• WORK INSTRUCTIONS: All the data below goes into the copy word for word, but the pictures don't.

• INFORMATION PROVIDED:
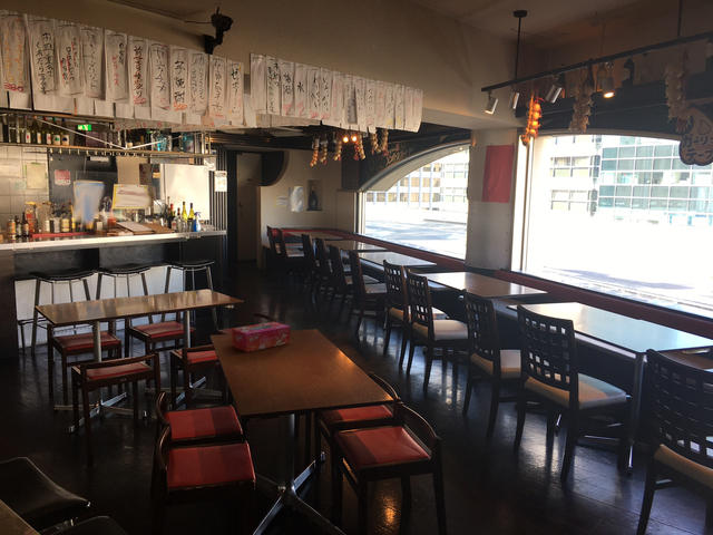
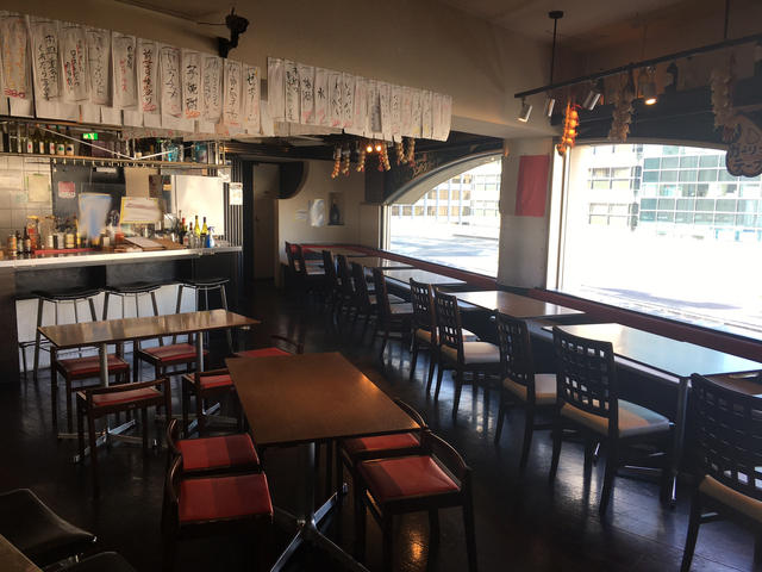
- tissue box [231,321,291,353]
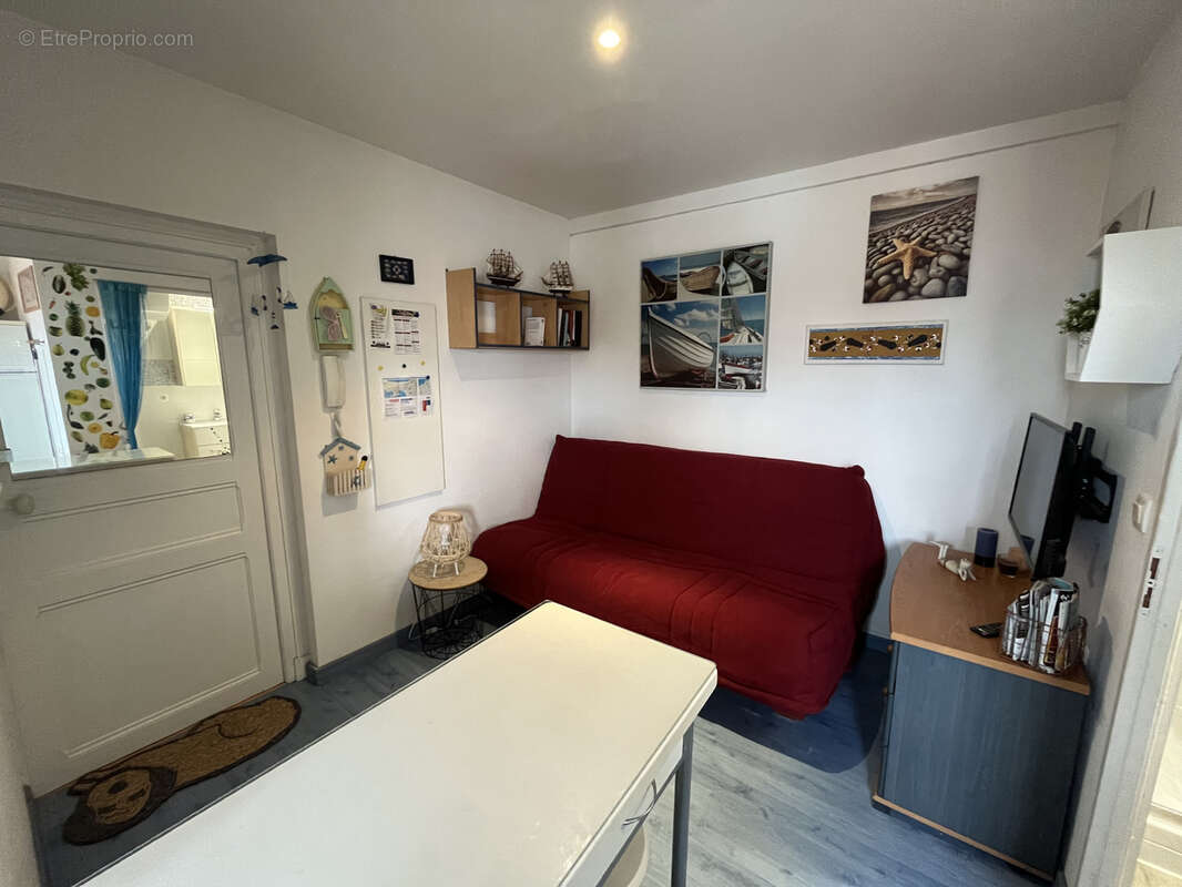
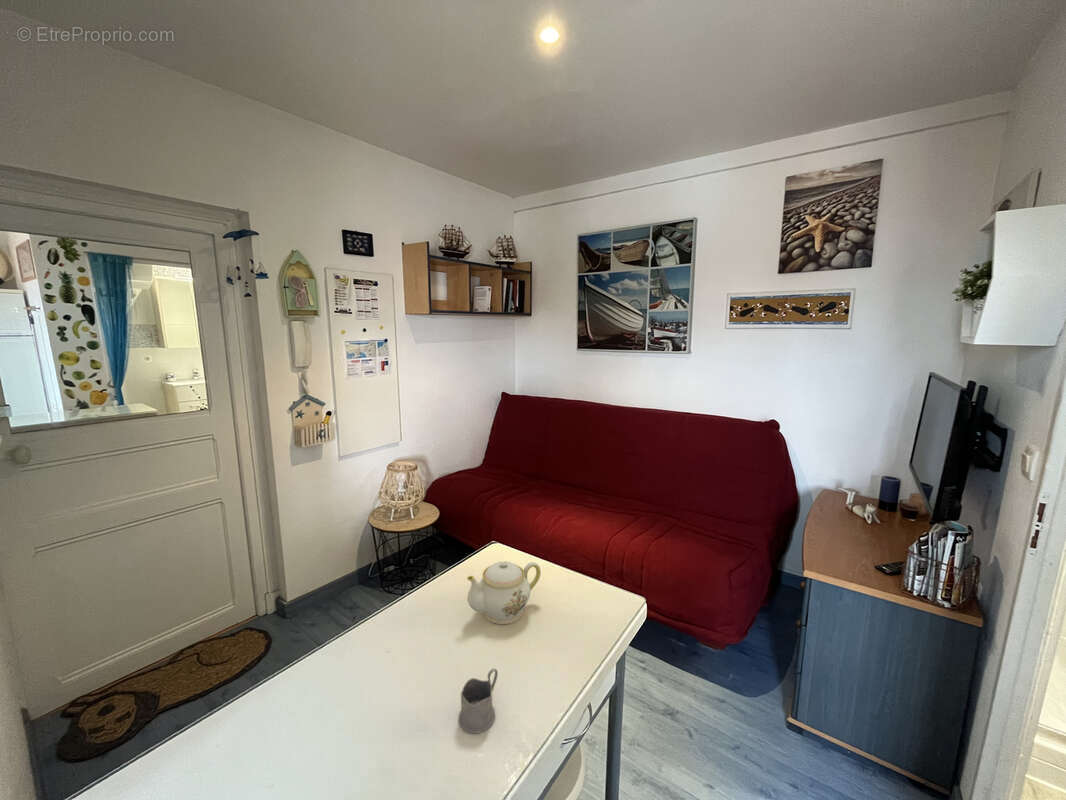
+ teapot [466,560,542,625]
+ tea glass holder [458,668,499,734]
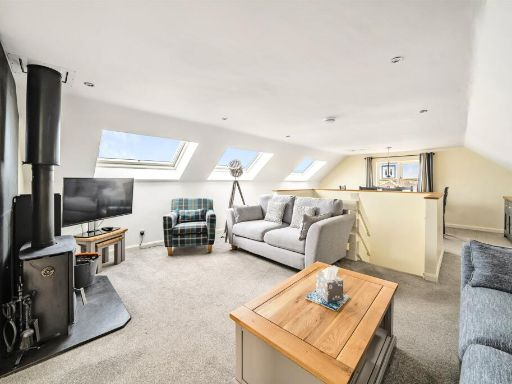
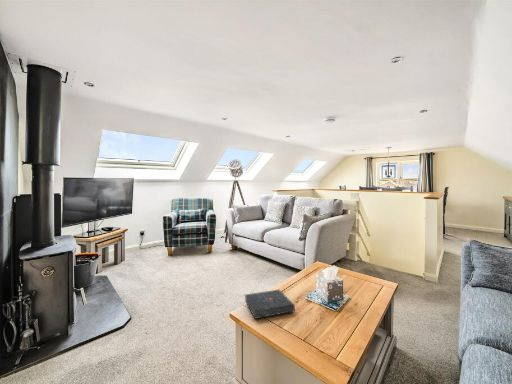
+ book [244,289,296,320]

• EXERCISE ANSWER:
- tissue box [231,321,291,353]
+ teapot [466,560,542,625]
+ tea glass holder [458,668,499,734]
+ book [244,289,296,320]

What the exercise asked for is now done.